Дело было вечером, Анфиса выкупала, уложила сына, пошла в магазин, вернулась домой, а там Федор. Сидит на стуле возле кроватки, смотрит на ребенка и молчит. Анфиса так и онемела — руки-ноги отнялись и душа провалилась.
— Здравствуй, Анфиса, — сказал Федор, а сам не встает.
— Здравствуй, Федя, — чуть слышно ответила Анфиса.
— Значит, вот у тебя какие дела.
Анфиса заторопилась:
— Ты, Федя, здесь оставайся, твоя площадь, ты и живи, а мы уйдем.
— Нет уж, зачем вам уходить. Лучше я уйду. Я мужчина.
Встал, плечи расправил и прошелся по комнате. Тут она заметила, что у него одна нога короче другой. Анфиса от жалости заплакала.
— Цыц, — сказал Федор, — сопли не распускай. Без того тошно. Водка есть?
— Нету, Федя. Я у Капы спрошу. Может, у нее есть.
— Ступай.
Анфиса — к Капе просить водки. У той оказалась бутылочка. Ушлая баба, все-то у нее есть.

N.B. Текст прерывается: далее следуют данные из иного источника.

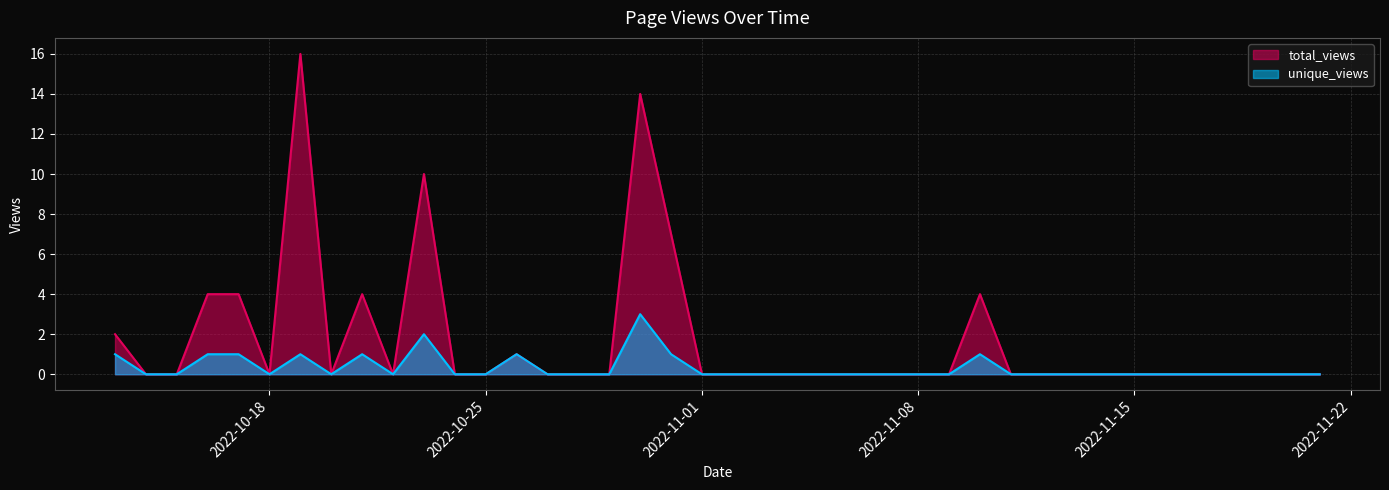

True or false: total_views and unique_views cross at least once.

False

Говорит:
— Бери, раз такой случай. — И прибавила: — Федор-то, небось, рад-радехонек. Бил?
— Нет. Не бил покамест.
— А что делает?
— Молчит. Вадика разглядывает. Ой, боюсь я, Капа, чего будет?
— Ну-ну. Сама нашкодила, сама и отвечай. Любишь кататься…

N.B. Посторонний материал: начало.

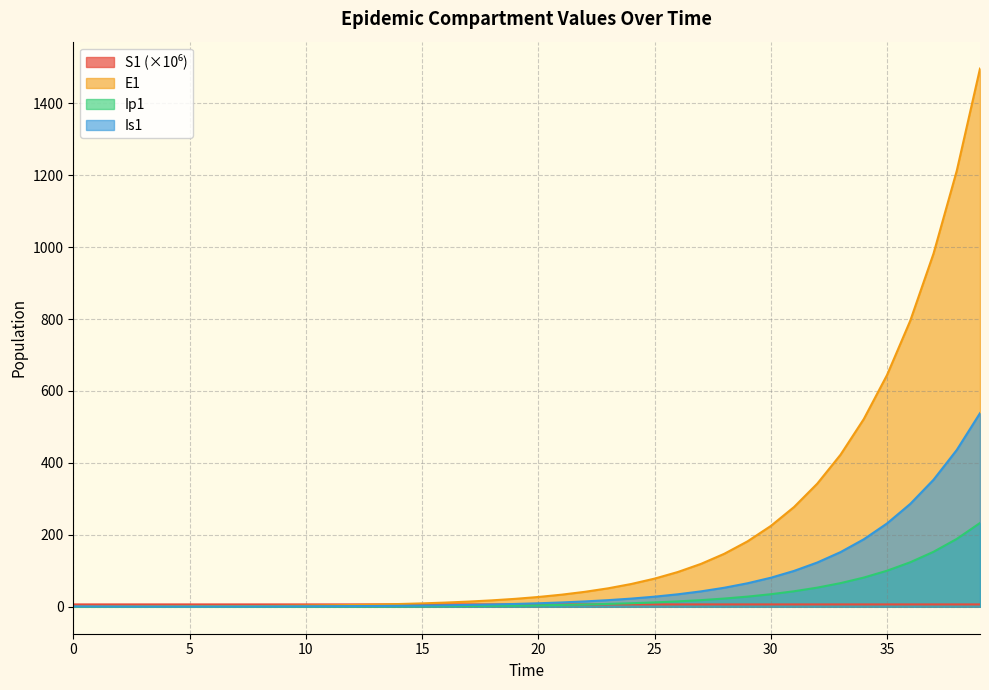

Read the S1 value at 16.

6.7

Анфиса принесла водку, поставила на стол, к ней закуску какая была (хлеба черного с луком и сухую рыбину), подала рюмку, полотенце колени накрыть. Федор сел.
— Зачем одну рюмку? Себе налей.
— Не пью я, Федя.
— Ради случая выпьешь.
Налили, выпили в молчании.
— Значит, вот как, — сказал Федор.
— Так уж вышло. Виновата я. Сама не знаю, как случилось.

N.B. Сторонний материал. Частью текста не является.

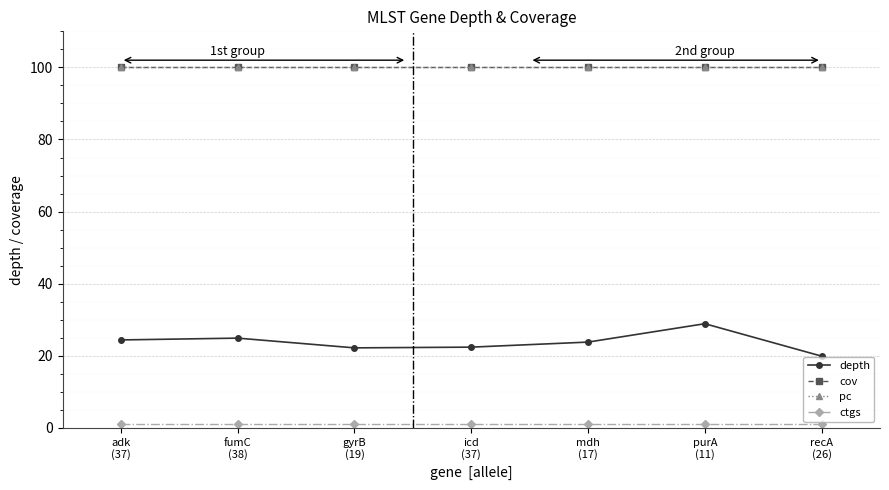

True or false: pc and ctgs cross at least once.

False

— Вины твоей передо мной нет, — сказал-отрубил Федор и кулаком пристукнул. — Вины твоей нет, и нечего нам про это разговаривать.
Он показал подбородком на кроватку, где, откинув руки, спал ребенок в своей удивительной красоте, весь в ресницах.
— Сын?
— Сынок.
— Зовут как?
— Вадим.
— А по отчеству?
Анфиса замялась. Федор усмехнулся половиной лица и сказал:
— Если не возражаешь, будет Федорович.
— Феденька!
Анфису так и кинуло Федору в ноги. Себя не помня ткнулась она ему лицом в колени, в заношенные хлопчатобумажные галифе, кричала, просила прощения. Федор брезгливо высвобождал ноги из ее объятий, отталкивал от колен ее мокрое лицо.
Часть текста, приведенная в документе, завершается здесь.